RECORDS FOR THE EXERCISE START

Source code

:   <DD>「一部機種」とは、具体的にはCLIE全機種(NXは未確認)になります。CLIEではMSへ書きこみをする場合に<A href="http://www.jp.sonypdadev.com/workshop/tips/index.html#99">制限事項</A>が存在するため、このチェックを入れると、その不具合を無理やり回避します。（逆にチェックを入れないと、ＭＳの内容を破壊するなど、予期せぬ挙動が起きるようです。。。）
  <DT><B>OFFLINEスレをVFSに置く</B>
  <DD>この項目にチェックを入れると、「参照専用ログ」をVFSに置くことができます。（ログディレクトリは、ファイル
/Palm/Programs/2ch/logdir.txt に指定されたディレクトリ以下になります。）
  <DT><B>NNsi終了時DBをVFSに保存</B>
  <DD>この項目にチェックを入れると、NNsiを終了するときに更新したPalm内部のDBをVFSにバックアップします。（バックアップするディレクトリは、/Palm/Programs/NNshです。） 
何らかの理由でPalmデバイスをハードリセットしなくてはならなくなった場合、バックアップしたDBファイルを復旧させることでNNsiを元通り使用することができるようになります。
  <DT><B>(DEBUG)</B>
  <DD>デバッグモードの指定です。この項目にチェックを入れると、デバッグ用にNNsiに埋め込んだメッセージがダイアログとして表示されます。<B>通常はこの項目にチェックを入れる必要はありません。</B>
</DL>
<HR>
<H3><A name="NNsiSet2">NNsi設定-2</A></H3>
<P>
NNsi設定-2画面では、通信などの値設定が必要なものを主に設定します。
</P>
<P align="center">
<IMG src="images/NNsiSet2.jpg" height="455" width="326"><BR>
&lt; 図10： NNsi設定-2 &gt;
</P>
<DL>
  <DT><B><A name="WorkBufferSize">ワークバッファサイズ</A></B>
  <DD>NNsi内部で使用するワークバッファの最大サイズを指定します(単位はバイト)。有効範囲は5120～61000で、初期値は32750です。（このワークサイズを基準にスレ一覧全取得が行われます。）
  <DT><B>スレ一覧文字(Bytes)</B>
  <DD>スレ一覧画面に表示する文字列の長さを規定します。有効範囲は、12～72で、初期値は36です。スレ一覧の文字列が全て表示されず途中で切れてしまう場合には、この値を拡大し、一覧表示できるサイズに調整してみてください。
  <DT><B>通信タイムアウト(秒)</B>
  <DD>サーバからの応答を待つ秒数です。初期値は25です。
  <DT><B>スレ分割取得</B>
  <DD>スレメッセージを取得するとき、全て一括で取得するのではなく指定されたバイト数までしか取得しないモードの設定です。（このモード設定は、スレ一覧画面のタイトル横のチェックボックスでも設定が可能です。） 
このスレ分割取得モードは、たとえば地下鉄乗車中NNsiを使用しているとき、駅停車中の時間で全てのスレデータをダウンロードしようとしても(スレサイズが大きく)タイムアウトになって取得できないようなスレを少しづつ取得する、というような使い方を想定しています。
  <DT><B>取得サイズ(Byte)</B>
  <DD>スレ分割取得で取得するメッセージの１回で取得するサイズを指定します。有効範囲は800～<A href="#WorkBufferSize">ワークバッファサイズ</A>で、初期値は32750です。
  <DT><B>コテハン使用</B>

RECORDS FOR THE EXERCISE END

Output all of the records above exactly as they appear.

Source code

:   <DD>「一部機種」とは、具体的にはCLIE全機種(NXは未確認)になります。CLIEではMSへ書きこみをする場合に<A href="http://www.jp.sonypdadev.com/workshop/tips/index.html#99">制限事項</A>が存在するため、このチェックを入れると、その不具合を無理やり回避します。（逆にチェックを入れないと、ＭＳの内容を破壊するなど、予期せぬ挙動が起きるようです。。。）
  <DT><B>OFFLINEスレをVFSに置く</B>
  <DD>この項目にチェックを入れると、「参照専用ログ」をVFSに置くことができます。（ログディレクトリは、ファイル
/Palm/Programs/2ch/logdir.txt に指定されたディレクトリ以下になります。）
  <DT><B>NNsi終了時DBをVFSに保存</B>
  <DD>この項目にチェックを入れると、NNsiを終了するときに更新したPalm内部のDBをVFSにバックアップします。（バックアップするディレクトリは、/Palm/Programs/NNshです。） 
何らかの理由でPalmデバイスをハードリセットしなくてはならなくなった場合、バックアップしたDBファイルを復旧させることでNNsiを元通り使用することができるようになります。
  <DT><B>(DEBUG)</B>
  <DD>デバッグモードの指定です。この項目にチェックを入れると、デバッグ用にNNsiに埋め込んだメッセージがダイアログとして表示されます。<B>通常はこの項目にチェックを入れる必要はありません。</B>
</DL>
<HR>
<H3><A name="NNsiSet2">NNsi設定-2</A></H3>
<P>
NNsi設定-2画面では、通信などの値設定が必要なものを主に設定します。
</P>
<P align="center">
<IMG src="images/NNsiSet2.jpg" height="455" width="326"><BR>
&lt; 図10： NNsi設定-2 &gt;
</P>
<DL>
  <DT><B><A name="WorkBufferSize">ワークバッファサイズ</A></B>
  <DD>NNsi内部で使用するワークバッファの最大サイズを指定します(単位はバイト)。有効範囲は5120～61000で、初期値は32750です。（このワークサイズを基準にスレ一覧全取得が行われます。）
  <DT><B>スレ一覧文字(Bytes)</B>
  <DD>スレ一覧画面に表示する文字列の長さを規定します。有効範囲は、12～72で、初期値は36です。スレ一覧の文字列が全て表示されず途中で切れてしまう場合には、この値を拡大し、一覧表示できるサイズに調整してみてください。
  <DT><B>通信タイムアウト(秒)</B>
  <DD>サーバからの応答を待つ秒数です。初期値は25です。
  <DT><B>スレ分割取得</B>
  <DD>スレメッセージを取得するとき、全て一括で取得するのではなく指定されたバイト数までしか取得しないモードの設定です。（このモード設定は、スレ一覧画面のタイトル横のチェックボックスでも設定が可能です。） 
このスレ分割取得モードは、たとえば地下鉄乗車中NNsiを使用しているとき、駅停車中の時間で全てのスレデータをダウンロードしようとしても(スレサイズが大きく)タイムアウトになって取得できないようなスレを少しづつ取得する、というような使い方を想定しています。
  <DT><B>取得サイズ(Byte)</B>
  <DD>スレ分割取得で取得するメッセージの１回で取得するサイズを指定します。有効範囲は800～<A href="#WorkBufferSize">ワークバッファサイズ</A>で、初期値は32750です。
  <DT><B>コテハン使用</B>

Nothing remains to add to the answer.